No, you have not. Write it down in nice syllogistic forms if you think you did.


>If man has a free agency and compatibilist free will which by definition is free of God's control

Not true. By definition, compatibilist free will is within God's control, just not direct control. That is why it is called "COMPATIBILIST free will"


>Again I'm going to ask you where in the bible does it teach that if God directly cause man to do evil that it goes contrary to His nature? Where in the bible teaches a righteous, Holy God can't directly cause man to do evil, and it would be evil for God to do so.


That is your last warning! I told you over and over again you are confusing law and nature. If you think God does not have a fixed nature that determines what He does, then say so. Otherwise, stop wasting everyone's time with your misrepresentations.

Gregory S. Gill said...

757I'm going to reword a question. Where in the bible does it teach because of God's nature He can't directly cause someone to sin? And that if He does God has sinned or committed something wrong Himself so that's why He can't directly do such?

PuritanReformed said...

@Greg:

does a bird fly? Yes, because by its nature it is a flier. Can a sinner not sin? No, because by nature a sinner sins. Does Man breathes? Yes, because living creatures by nature breathe. Read Aristotle's Metaphysics for starters.

So if God is by nature good, He cannot do evil. And unlike your nominalist understanding of this point, the classical Christian view is that this is a description of ontology, not merely of terms and names.

Therefore, your view entails a God who does actions contrary to His nature.

And I'm not going to play with you. There is no clearer way that I can express this. You have to actually READ classical philosophy and theology and understand that they are focusing a lot on issues of ontology, which is seen as logically prior to epistemology.

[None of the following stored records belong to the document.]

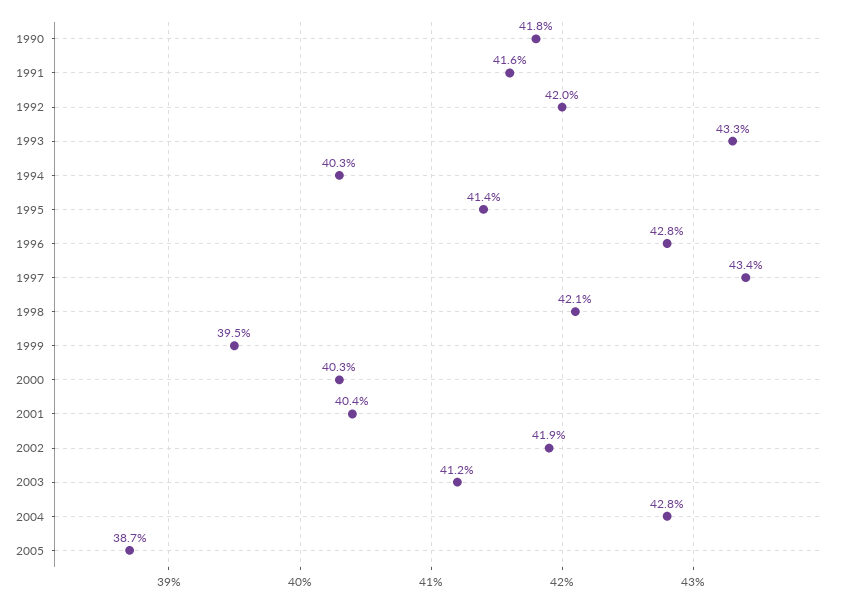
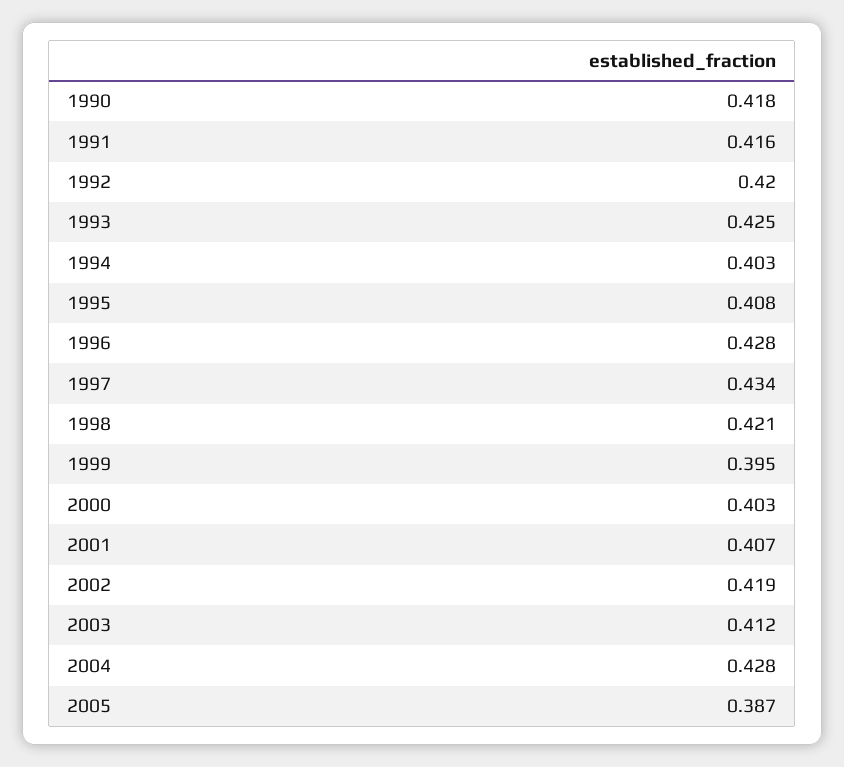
  {
    "1990": 0.418,
    "1991": 0.416,
    "1992": 0.42,
-   "1993": 0.433,
+   "1993": 0.425,
    "1994": 0.403,
-   "1995": 0.414,
+   "1995": 0.408,
    "1996": 0.428,
    "1997": 0.434,
    "1998": 0.421,
    "1999": 0.395,
    "2000": 0.403,
-   "2001": 0.404,
+   "2001": 0.407,
    "2002": 0.419,
    "2003": 0.412,
    "2004": 0.428,
    "2005": 0.387
  }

Only if you, and Cheungians, can even begin to grasp the idea that ontology is a real category distinct from epistemology, then you can start to understand the classical position and why Cheungians are a bunch of second grade philosophers at best.

MSS said...

PuritanReformed,

"actually Cheung is saying that God's will is independent of His nature.”

I don’t think so. Here’s a quote from his book On Good and Evil -

"Goodness founded on God's nature is necessary and unchangeable. For example, truth is a quality inherent in the divine nature. It is good for us to pursue and tell the truth because it is God's nature to tell the truth. Since truth is God's nature, this is why it is good, since all that God is, is good. God's commands concerning truthfulness, therefore, are based on his eternal nature. This means that God will never approve of actions such as perjury, or any type of lying as moral (Exodus 20:16; Ephesians 4:25; Revelation 21:8). God's commandments concerning truth are necessary and unchangeable. This type of goodness is founded on God's own nature, and it is immutable, just as God is immutable (Malachi 3:6; Hebrews 13:8)."

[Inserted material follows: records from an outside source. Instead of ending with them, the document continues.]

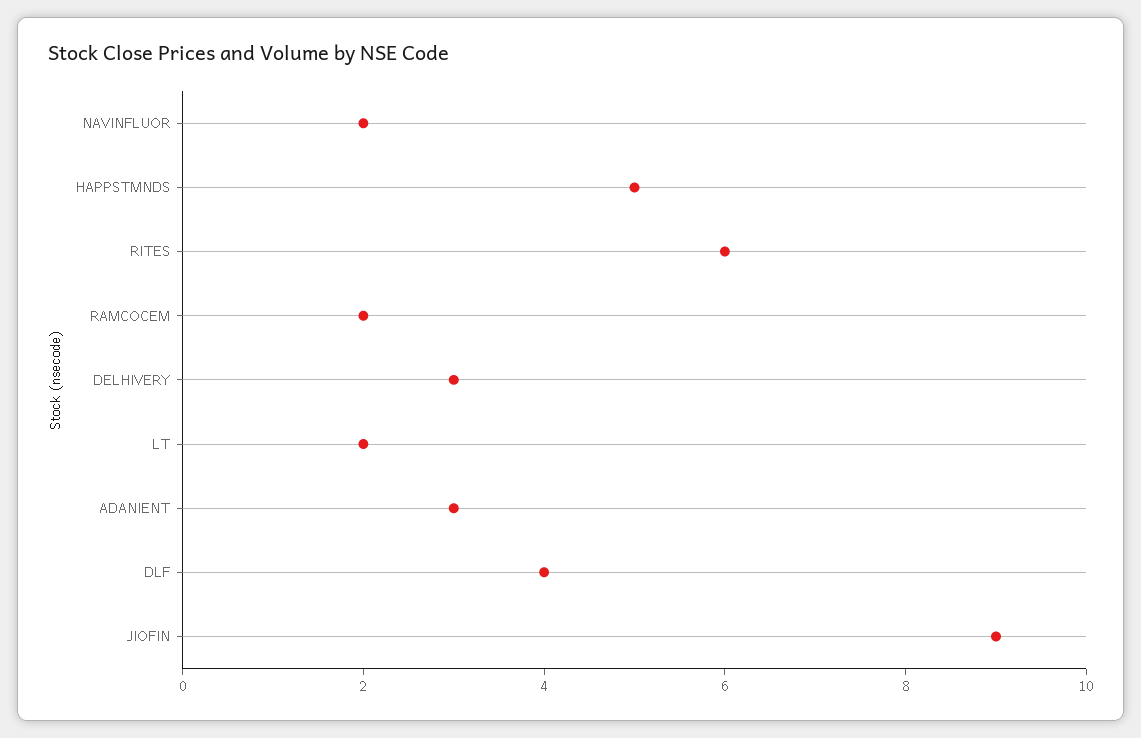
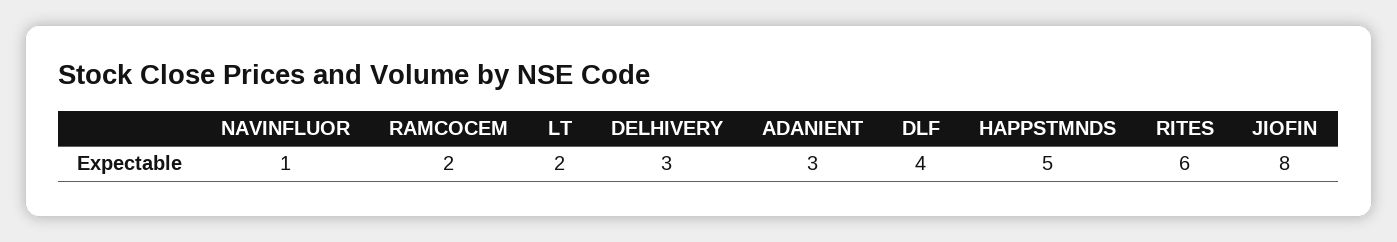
  {
-   "NAVINFLUOR": 2,
+   "NAVINFLUOR": 1,
    "HAPPSTMNDS": 5,
    "RITES": 6,
    "RAMCOCEM": 2,
    "DELHIVERY": 3,
    "LT": 2,
    "ADANIENT": 3,
    "DLF": 4,
-   "JIOFIN": 9
+   "JIOFIN": 8
  }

Vincent Cheung (0101-01-01T00:00:00+00:00). ON GOOD AND EVIL (Kindle Locations 100-105). Kindle Edition.

I hope to discuss this directly with Mr. Cheung. It complicates things just a little. :)

Mark

PuritanReformed said...

Hi Mark,

>"This type of goodness is founded on God's own nature, and it is immutable, just as God is immutable"

Cheung does indeed say that God is good and affirms the goodness of God's nature. But that is different from stating whether God's WILL is or is not independent of His nature. That Cheung teaches that God is good in His nature, but then to say that God wills evil positively (not just actively), is a paradox which can only be resolved either by separating God's will from His nature (so God can both will evil and be in nature good), or by rejecting either of the propositions (God is good; God positively wills evil).